= Alıntılanan metin =
==========

10/10/2022 | Yazar: Selma Koçak
Kadın Koalisyonu’nun 20. yıl buluşması 8-9 Ekim’de Antalya’daydı. Buluşmaya katılan Kaos GL’den Seçin Tuncel, “LGBTİ+’lara şiddete daha fazla ses çıkarmamız gerekiyor” dedi.
8-9 Ekim tarihlerinde Antalya’da yapılan “Kadın Koalisyonu 20. Yıl Buluşması”na Türkiye’nin pek çok ilinden kadın örgütleri ile Kaos GL, 17 Mayıs, Pembe Hayat ve Kırmızı Şemsiye derneklerinden temsilciler katıldı.

==========

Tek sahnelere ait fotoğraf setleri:
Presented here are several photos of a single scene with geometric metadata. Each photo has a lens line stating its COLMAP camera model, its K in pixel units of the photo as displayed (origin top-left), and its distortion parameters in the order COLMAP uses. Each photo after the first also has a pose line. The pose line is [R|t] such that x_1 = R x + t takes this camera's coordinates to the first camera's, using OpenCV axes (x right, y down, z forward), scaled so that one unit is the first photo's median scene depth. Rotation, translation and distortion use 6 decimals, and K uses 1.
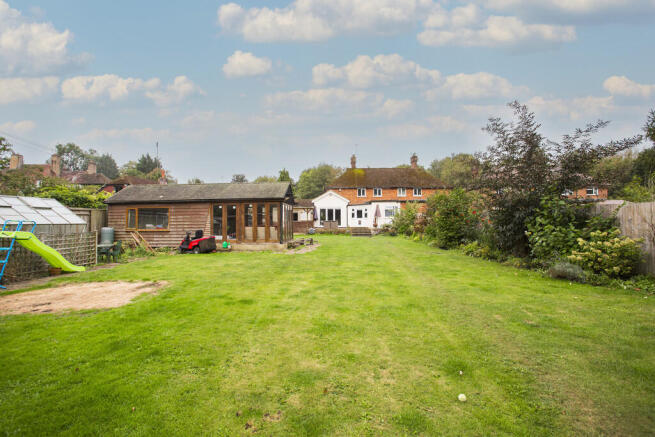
lens RADIAL K [[329.9, 0, 327.5], [0, 329.9, 218.5], [0, 0, 1]] dist [-0.057816, 0.029206]
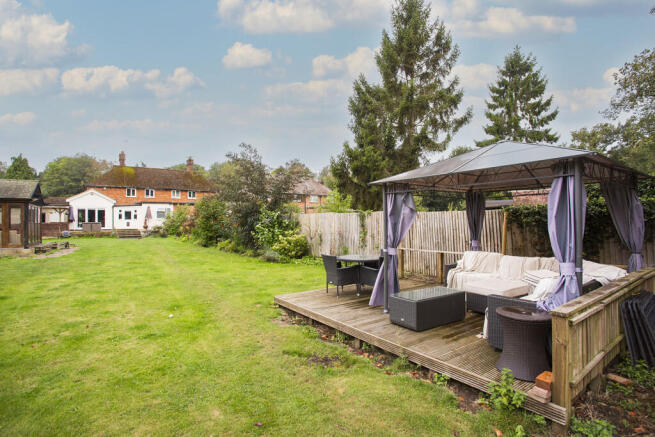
lens RADIAL K [[329.9, 0, 327.5], [0, 329.9, 218.5], [0, 0, 1]] dist [-0.057816, 0.029206]
pose [[0.801907, 0.006501, 0.597413, -0.000877], [-0.005357, 0.999979, -0.003690, -0.004674], [-0.597424, -0.000241, 0.801925, -0.126866]]
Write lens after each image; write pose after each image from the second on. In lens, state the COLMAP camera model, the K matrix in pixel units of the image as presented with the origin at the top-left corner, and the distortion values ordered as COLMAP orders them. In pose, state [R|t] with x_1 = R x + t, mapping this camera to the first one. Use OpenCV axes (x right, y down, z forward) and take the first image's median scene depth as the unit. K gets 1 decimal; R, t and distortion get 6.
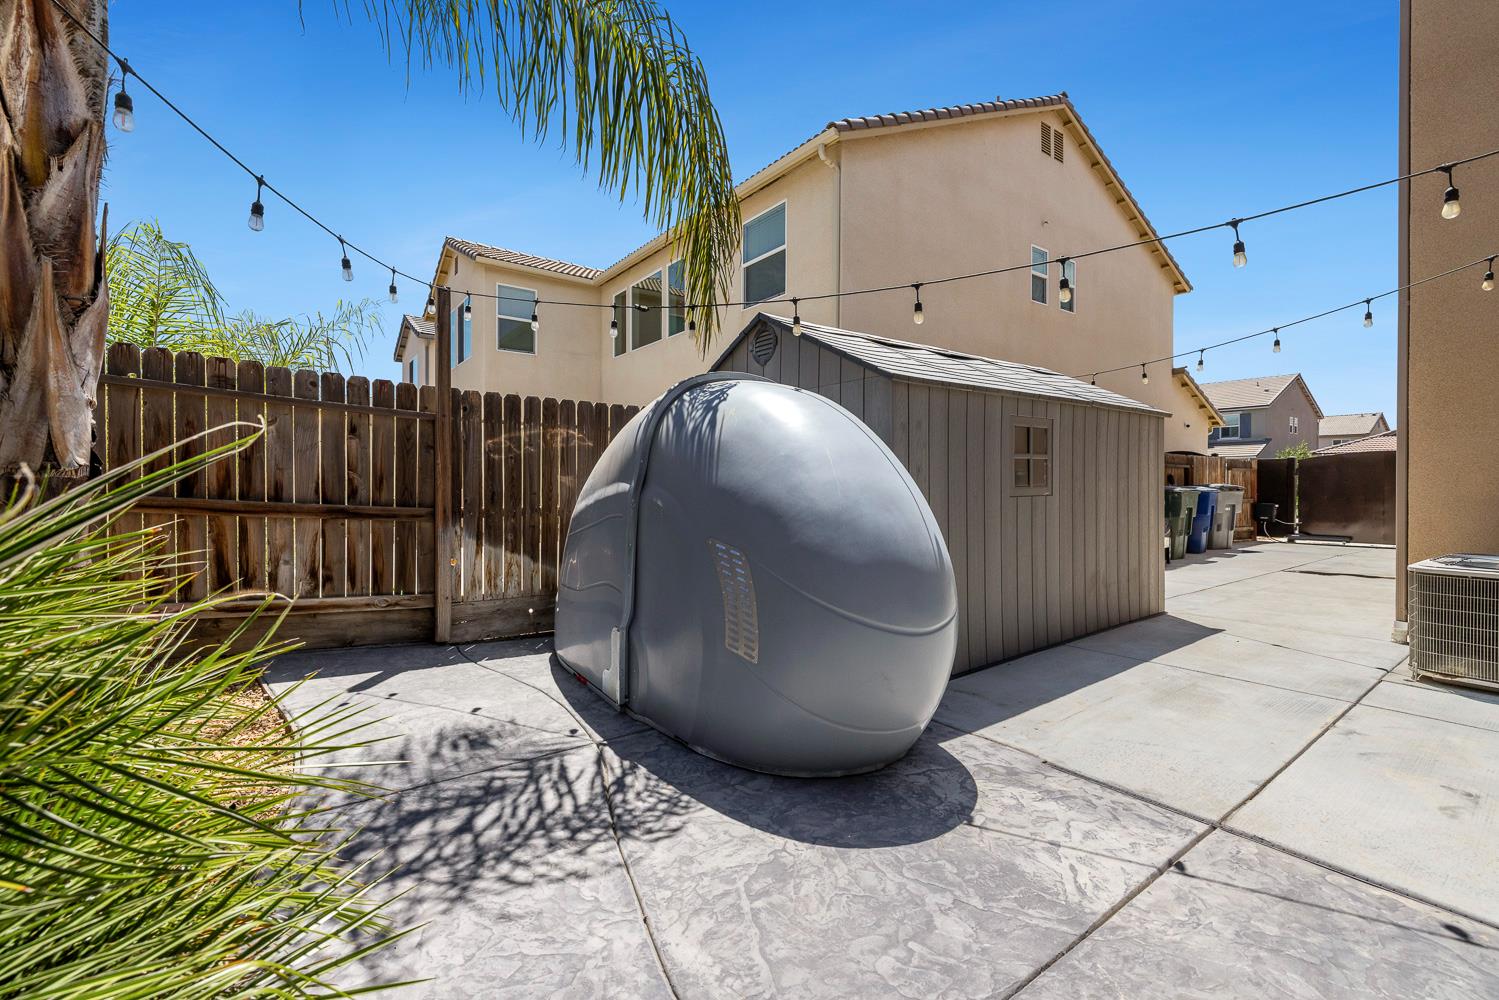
lens RADIAL K [[639.8, 0, 744.8], [0, 639.8, 494.6], [0, 0, 1]] dist [0.001046, 0.000132]
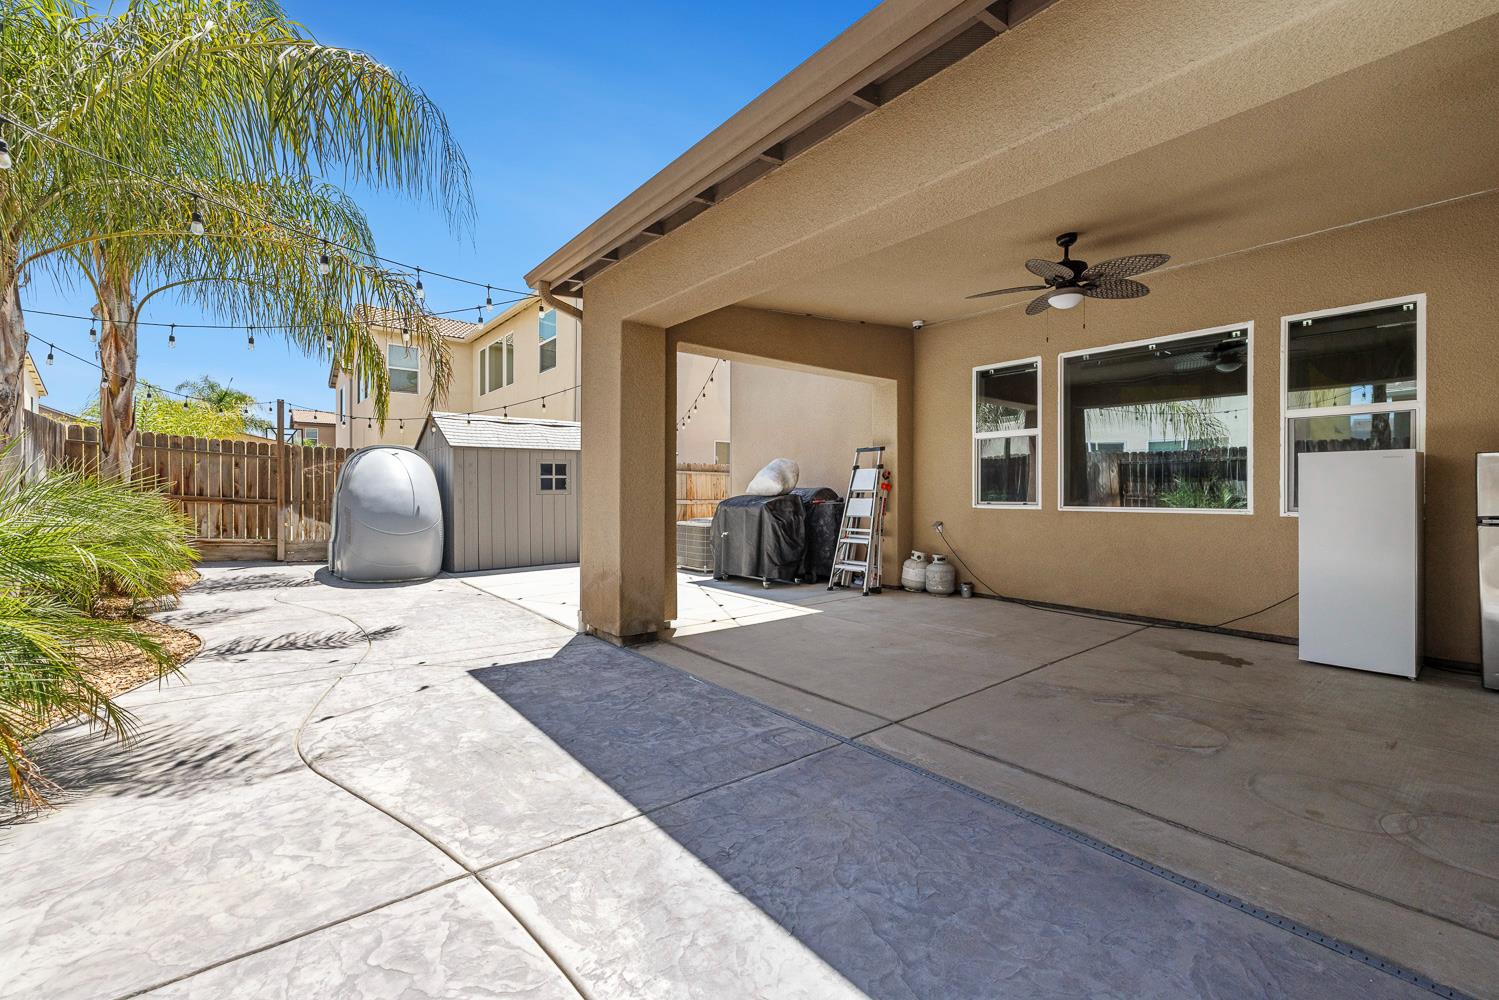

==========

= Alıştırmanın amacı =
Kadın Koalisyonu'nun 20. yıl buluşmasını anlatan haberi son cümlesinden itibaren sürdürün. Liste, metinden ayrı bir malzemedir.

= Aşağıdaki sonuç =
Büyük bir umut ve coşkuyla başlayan toplantıda açış konuşmasını İlknur Üstün yaptı. Aslında çok daha önce başlayan kadın hareketinin 2002 yılında Kadın Koalisyonu’nun da katılmasıyla yoluna devam ettiğini vurgulayan Üstün, “Bize yapılanları birbirimize yapmayalım dedik ve bu nedenle feminizmi kendimize ilke edindik. Şiddet, hem biz Türkiyeli kadınların hem de dünyadaki kadınların canını alan, canını yakan temel meseleydi. Sadece fiziksel olmayan bu şiddeti; dilimizle, sözümüzle, gözümüzle birbirimize uygulamayalım dedik. O nedenle, Kürtler, Araplar, ateistler, türbanlılar, dindarlar, mülteciler diye ayırmadık kimseyi. Çok kolay olmadı. Biz kendi alanımızda hiçbir ayrımcılığa geçit vermeyeceğiz, şiddet dilini kabul etmeyeceğiz” diye konuştu.
Bizi dışına atan dünyanın başka bir yer olabileceğini tahayyül ederken hafızanın ve hatırlamanın çok önemli olduğunun altını çizen İlknur Üstün, şöyle devam etti:
“Büyümek sancılı bir süreç bu nedenle bazı şeyleri kendimize yeniden hatırlatıyoruz. Hafıza var olma mücadelesi verenler için bir var olma yoludur, bir direniştir. Önümüze daha büyük hedefler koyabilmenin yoludur. Birbirimizin yaptıklarını görmeye, tarihe bakmaya ve hatırlamaya ihtiyacımız var.”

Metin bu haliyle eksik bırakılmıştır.